The water situation is getting worse with every year, because nothing is being done to alleviate the long-standing crisis. The only thing that our ostentatious VIPs who occupy chairs of responsibility can do is look up to the sky and wait for the rains.
They do keep up the pretences of course. They will tell you they are talking to this agency and that agency at the Centre, at the state level, and have extracted this and that assurance. But this brood of so-called authorities are not bothered, which is best exemplified by Subash Ghisingh’s repeated denials of water problems. Until of course, he could not resist the temptation to be present at the foundation stone-laying ceremony for the Balason drinking water project recently, forcing him to grudgingly accept that there is indeed water scarcity in the hills.
However, people of Kalimpong and Kurseong must know that Ghisingh did, on that very occasion, say that these two towns did not have water problems. There was no need for him to make that call when he was actually speaking on the occasion of the Balason project’s unveiling. The only thing that could possibly be the reason for his utterance is to reassure the chief minister that he comes cheap.
While Ghisingh continues to dwell in his make-believe world, our other authorities refuse to move their backsides on the issue because they all have their “special arrangements.” These people either have tankers regularly supplying them water at no cost, less cost or official cost; or, they have illegal hook-ups directly from the water mains. They have no clue what it is like to regularly have a pile of dirty dishes, dirty clothes, not enough water to cook or bathe, or even shave.
How these “authorities” under such bleak circumstances, still go around self importantly this mind will never grasp. Congratulations to Kalimpong for having organised a demonstration against this glorified ineptitude. (Here and in Kurseong, we just bitch and whine, which reflects more our impotence than anything). Kalimpong citizens have always been more responsible, ready to defend their rights and self-respect when challenged.
Recently, a retired-marine engineer from Kalimpong took a well-known private bank to the district consumer court for delay in services.

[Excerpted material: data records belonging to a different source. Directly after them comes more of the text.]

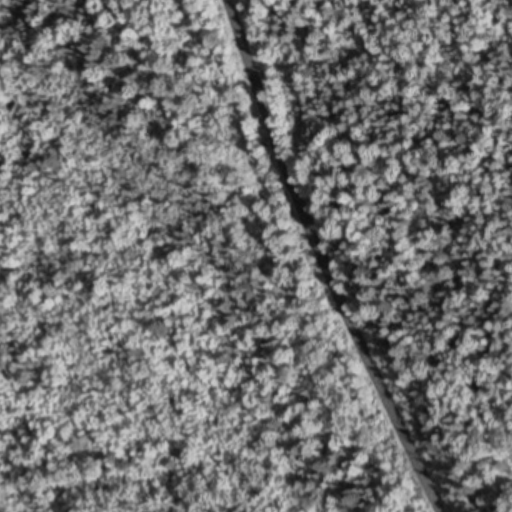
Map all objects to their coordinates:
road: (325, 260)
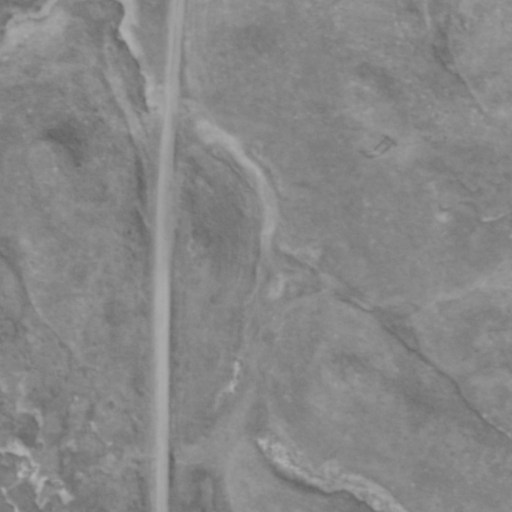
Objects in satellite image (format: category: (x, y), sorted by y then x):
power tower: (374, 152)
road: (171, 256)
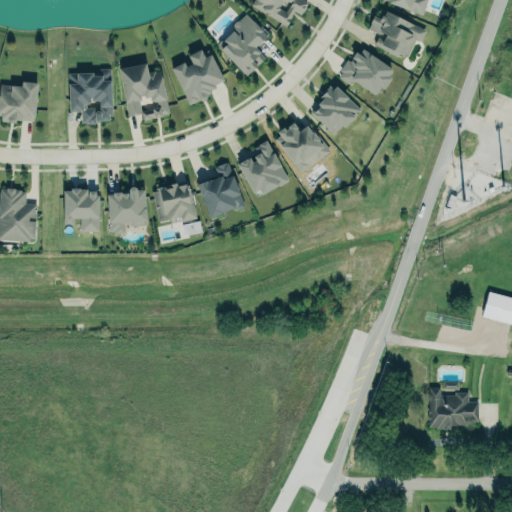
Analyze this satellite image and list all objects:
building: (408, 4)
building: (411, 4)
building: (279, 8)
building: (394, 33)
building: (243, 44)
building: (245, 44)
building: (365, 71)
building: (366, 72)
building: (196, 76)
building: (197, 76)
building: (142, 91)
building: (143, 92)
building: (90, 95)
building: (17, 101)
building: (18, 102)
building: (334, 104)
building: (333, 110)
road: (196, 130)
building: (302, 144)
building: (300, 145)
road: (441, 167)
building: (260, 169)
building: (263, 170)
building: (219, 192)
building: (220, 193)
building: (173, 201)
building: (172, 202)
building: (80, 205)
building: (81, 208)
building: (124, 209)
building: (126, 210)
building: (16, 215)
building: (497, 307)
road: (440, 344)
building: (448, 385)
road: (337, 400)
road: (353, 407)
building: (450, 407)
building: (450, 409)
road: (405, 480)
road: (287, 490)
road: (510, 495)
road: (319, 496)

The district court ended up ordering the bank to pay compensation for the harassment caused to the customer. How many of us like the engineer would bother to complain? In other words, how many of us possess the integrity and the self-respect to revolt against things that demean us? For two decades now we have been humiliated by having to wash, cook and bathe with a water supply that is nearly 70 per cent below the national average. We have been reduced to existing like savages.
Or is this the precursor of things to come under Sixth Schedule tribal living?